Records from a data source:
----

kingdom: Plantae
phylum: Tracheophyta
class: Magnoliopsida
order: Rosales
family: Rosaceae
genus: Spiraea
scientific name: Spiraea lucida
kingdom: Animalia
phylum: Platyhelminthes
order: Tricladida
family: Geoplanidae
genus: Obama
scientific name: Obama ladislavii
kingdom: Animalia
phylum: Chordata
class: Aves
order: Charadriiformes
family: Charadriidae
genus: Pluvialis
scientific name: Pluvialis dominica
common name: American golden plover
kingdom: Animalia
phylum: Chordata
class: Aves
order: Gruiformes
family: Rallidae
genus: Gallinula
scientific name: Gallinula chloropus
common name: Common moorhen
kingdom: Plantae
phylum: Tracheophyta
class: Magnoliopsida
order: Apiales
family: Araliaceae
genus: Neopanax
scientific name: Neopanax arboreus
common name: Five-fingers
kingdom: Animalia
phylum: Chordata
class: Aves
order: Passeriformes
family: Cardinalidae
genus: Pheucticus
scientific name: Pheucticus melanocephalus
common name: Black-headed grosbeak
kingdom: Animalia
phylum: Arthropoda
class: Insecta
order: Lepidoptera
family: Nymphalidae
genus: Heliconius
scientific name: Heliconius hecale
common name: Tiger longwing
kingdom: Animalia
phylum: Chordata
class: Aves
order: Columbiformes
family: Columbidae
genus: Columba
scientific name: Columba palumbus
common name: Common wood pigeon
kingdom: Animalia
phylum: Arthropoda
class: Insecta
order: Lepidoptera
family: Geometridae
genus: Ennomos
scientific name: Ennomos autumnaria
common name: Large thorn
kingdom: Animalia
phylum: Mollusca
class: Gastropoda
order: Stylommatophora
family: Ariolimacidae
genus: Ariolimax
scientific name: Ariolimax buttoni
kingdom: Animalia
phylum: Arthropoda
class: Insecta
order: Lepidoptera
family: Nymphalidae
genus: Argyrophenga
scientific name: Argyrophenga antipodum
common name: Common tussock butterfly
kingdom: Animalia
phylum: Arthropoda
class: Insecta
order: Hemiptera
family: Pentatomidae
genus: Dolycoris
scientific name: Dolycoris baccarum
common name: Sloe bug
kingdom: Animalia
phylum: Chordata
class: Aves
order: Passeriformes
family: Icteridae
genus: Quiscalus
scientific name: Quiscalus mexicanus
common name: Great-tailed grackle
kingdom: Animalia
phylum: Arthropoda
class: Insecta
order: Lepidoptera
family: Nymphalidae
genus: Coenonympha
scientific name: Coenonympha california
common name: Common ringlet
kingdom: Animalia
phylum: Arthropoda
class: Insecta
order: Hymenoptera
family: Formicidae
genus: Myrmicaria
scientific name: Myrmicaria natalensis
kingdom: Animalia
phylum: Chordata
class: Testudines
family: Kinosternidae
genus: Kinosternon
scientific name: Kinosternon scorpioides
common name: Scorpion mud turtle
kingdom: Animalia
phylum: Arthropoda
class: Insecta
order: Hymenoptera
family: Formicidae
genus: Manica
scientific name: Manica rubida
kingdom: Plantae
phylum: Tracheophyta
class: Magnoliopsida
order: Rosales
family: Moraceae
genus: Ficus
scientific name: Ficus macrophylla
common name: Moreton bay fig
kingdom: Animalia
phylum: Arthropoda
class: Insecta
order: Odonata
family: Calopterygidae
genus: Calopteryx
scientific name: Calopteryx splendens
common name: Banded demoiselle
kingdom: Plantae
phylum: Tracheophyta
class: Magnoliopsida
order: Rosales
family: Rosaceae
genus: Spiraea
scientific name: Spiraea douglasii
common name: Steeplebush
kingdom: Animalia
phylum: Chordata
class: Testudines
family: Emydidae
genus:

----

- Written problem: Copy the rows word for word, starting at the first line and ending with the line that contains "genus: Gallinula".

- Output for this exercise:
kingdom: Plantae
phylum: Tracheophyta
class: Magnoliopsida
order: Rosales
family: Rosaceae
genus: Spiraea
scientific name: Spiraea lucida
kingdom: Animalia
phylum: Platyhelminthes
order: Tricladida
family: Geoplanidae
genus: Obama
scientific name: Obama ladislavii
kingdom: Animalia
phylum: Chordata
class: Aves
order: Charadriiformes
family: Charadriidae
genus: Pluvialis
scientific name: Pluvialis dominica
common name: American golden plover
kingdom: Animalia
phylum: Chordata
class: Aves
order: Gruiformes
family: Rallidae
genus: Gallinula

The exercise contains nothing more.